Liu grew up in the Los Angeles area but spent four years, from 5th to 8th grade, in Taiwan, where his father, who is a surgeon, lives. He’s interested in an internal medicine residency and eventually becoming a medical oncologist.

Another graduating student, Lorenza Frisoni, grew up in a small town near Venice, Italy, and was the first person in her family to graduate from college. Ten years ago, while she was in pharmacy school in Italy, she received a scholarship to come to Philadelphia to do research on autoimmune diseases.

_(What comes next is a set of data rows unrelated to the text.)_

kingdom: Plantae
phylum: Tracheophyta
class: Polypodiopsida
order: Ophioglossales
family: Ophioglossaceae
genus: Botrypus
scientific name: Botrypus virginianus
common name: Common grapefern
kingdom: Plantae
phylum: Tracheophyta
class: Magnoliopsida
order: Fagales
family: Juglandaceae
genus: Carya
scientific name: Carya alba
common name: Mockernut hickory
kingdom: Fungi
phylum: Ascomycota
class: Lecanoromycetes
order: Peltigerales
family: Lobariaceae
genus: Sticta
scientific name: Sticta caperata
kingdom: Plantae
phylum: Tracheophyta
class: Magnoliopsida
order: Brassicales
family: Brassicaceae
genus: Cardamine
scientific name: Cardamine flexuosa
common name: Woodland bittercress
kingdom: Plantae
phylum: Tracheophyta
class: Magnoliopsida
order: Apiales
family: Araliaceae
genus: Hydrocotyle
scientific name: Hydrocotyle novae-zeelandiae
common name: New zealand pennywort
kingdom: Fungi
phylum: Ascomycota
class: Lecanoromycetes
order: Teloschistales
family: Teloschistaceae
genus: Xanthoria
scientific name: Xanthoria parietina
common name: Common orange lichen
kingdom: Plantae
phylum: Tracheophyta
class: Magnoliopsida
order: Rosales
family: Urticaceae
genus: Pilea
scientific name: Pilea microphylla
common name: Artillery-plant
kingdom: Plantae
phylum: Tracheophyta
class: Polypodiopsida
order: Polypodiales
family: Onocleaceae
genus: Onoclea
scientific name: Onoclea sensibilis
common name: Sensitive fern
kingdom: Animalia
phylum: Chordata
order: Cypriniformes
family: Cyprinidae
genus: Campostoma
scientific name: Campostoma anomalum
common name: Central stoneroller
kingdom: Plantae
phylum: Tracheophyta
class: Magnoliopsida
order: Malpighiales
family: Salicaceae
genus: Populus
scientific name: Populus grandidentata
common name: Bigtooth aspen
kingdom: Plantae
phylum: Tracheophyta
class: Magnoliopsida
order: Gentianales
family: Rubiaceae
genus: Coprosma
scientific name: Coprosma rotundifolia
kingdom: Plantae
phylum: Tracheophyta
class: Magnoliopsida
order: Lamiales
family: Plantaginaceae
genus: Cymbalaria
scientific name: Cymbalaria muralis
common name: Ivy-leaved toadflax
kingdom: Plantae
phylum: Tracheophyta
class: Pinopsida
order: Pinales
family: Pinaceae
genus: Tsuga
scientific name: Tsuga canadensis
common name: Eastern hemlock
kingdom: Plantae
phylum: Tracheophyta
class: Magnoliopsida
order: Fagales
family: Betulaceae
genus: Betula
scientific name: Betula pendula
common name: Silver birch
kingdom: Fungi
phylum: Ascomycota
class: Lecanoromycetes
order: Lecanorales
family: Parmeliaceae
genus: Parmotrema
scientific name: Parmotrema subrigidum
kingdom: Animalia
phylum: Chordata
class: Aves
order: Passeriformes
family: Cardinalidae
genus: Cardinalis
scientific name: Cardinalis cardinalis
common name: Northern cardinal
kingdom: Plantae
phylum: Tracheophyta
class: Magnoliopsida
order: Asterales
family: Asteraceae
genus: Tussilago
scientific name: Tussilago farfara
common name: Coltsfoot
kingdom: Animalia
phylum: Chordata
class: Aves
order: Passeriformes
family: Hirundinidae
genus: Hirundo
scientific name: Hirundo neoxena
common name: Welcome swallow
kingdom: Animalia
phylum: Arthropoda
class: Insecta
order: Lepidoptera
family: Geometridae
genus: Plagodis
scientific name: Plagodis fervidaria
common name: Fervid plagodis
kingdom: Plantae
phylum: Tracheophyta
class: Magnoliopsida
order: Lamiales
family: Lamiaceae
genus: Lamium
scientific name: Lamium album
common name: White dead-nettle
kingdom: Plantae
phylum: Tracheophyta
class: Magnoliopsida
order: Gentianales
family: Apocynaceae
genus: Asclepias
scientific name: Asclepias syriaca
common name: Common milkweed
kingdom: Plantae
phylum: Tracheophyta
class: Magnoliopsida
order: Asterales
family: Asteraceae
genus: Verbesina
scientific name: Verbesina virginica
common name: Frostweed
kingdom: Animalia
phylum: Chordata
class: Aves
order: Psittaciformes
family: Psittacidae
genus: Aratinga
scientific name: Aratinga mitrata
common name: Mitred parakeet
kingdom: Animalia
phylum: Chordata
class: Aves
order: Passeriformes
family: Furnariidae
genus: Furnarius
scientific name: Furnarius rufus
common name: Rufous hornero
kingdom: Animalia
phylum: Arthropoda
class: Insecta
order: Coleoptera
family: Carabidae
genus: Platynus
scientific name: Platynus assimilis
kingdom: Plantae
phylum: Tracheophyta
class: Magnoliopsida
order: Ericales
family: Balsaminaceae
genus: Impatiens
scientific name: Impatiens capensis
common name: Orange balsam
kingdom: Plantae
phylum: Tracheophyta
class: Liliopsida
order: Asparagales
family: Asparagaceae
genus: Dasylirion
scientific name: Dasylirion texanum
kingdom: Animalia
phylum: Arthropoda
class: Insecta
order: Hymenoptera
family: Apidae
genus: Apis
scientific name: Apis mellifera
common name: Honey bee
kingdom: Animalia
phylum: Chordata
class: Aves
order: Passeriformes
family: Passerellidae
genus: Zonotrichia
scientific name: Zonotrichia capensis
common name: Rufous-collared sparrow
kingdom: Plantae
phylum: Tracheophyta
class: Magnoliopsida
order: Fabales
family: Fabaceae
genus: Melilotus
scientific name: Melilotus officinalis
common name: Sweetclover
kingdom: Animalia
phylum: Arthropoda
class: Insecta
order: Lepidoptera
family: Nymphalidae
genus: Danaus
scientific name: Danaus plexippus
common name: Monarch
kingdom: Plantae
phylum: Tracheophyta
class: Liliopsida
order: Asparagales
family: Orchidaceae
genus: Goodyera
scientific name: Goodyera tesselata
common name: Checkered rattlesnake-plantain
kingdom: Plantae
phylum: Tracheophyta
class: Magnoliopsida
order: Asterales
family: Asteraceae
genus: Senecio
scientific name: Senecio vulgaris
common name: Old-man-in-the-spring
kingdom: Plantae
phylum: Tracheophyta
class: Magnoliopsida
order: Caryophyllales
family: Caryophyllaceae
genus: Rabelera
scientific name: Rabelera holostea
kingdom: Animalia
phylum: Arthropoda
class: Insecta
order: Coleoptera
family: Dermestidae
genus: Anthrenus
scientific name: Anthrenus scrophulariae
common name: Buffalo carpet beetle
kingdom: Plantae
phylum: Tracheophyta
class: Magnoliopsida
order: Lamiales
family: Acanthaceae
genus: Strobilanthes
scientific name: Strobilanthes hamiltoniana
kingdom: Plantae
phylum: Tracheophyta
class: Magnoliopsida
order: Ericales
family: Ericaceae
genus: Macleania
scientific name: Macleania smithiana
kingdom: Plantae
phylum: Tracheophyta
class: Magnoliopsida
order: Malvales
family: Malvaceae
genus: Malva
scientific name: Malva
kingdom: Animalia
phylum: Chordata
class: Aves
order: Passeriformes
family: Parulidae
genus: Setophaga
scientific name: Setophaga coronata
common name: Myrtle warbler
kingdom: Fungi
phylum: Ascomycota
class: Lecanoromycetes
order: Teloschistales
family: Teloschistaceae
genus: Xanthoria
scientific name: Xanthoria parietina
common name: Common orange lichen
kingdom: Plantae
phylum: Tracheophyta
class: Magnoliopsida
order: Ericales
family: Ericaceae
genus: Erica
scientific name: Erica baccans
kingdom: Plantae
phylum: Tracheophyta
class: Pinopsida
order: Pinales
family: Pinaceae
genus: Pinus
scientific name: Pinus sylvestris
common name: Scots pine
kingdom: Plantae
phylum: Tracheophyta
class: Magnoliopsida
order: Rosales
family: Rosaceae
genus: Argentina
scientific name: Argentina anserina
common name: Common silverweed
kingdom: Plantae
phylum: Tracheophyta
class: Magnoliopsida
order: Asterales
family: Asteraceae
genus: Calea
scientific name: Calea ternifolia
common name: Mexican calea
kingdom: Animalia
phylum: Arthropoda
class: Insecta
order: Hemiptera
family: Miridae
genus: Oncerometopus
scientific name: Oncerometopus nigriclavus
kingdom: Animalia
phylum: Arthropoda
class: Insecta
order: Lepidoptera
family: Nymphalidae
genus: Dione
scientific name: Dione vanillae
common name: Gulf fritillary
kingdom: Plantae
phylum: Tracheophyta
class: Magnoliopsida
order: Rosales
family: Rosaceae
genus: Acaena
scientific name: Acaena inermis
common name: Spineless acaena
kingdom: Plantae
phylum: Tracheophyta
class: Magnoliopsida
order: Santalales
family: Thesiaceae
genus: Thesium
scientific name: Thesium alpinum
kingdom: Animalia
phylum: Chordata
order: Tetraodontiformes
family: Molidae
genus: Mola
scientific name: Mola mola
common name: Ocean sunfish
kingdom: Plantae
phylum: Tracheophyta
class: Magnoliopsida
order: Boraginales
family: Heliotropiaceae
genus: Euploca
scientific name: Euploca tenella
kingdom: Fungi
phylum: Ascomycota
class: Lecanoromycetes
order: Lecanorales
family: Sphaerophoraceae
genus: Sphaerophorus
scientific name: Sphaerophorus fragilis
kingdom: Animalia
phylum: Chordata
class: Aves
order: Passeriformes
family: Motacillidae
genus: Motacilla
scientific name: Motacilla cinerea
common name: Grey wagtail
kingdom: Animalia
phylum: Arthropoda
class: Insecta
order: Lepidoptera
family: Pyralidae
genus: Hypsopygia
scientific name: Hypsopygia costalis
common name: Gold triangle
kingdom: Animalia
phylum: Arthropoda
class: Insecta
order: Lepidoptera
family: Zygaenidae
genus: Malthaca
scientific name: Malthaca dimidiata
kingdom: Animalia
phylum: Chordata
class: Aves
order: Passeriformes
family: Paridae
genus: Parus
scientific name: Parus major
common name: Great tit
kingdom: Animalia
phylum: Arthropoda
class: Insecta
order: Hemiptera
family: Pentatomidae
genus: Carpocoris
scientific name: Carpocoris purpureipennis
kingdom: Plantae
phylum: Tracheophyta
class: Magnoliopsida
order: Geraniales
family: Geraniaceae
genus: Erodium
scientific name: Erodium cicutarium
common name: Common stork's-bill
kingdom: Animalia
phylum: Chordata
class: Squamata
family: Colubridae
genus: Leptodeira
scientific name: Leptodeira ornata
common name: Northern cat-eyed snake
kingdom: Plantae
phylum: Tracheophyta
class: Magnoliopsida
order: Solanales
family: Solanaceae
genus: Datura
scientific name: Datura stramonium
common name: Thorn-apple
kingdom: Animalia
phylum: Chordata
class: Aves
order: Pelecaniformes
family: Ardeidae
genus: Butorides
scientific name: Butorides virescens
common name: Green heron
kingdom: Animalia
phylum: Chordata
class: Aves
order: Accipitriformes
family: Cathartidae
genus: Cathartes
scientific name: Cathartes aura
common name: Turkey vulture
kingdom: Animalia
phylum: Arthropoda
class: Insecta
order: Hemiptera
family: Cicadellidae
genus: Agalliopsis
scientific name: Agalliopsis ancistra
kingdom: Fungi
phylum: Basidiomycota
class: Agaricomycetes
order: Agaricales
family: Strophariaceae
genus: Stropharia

There, researchers at the University of Pennsylvania took her on patient rounds and showed her how they cared for patients.

“That introduction to patient care was very interesting to me,” Frisoni says. “It’s what made me want to go to medical school.” She is hoping to be matched with an internal medicine program and eventually specialize in infectious diseases or pulmonary/critical care. Frisoni says her whole family will travel from Italy to attend her graduation in May. “My family is very proud,” she says.

Match Day takes place on the same day every year at medical schools around the country. The NationalResident Matching Program (NRMP), designed to keep the match fair and objective, pairs the wishes of the students with the needs of hospitals’ residency programs.  

Prior to Match Day, students complete lengthy paperwork and on-site interviews with hospitals and then provide a ranked list of top choices. Hospitals submit a similar list indicating openings, preferred students, and specialty or generalist preferences. Each applicant is matched via computer algorithm to the hospital residency program that is highest on the applicant’s list and has offered the applicant a position. Johns Hopkins students often match to their first- or second-choice sites.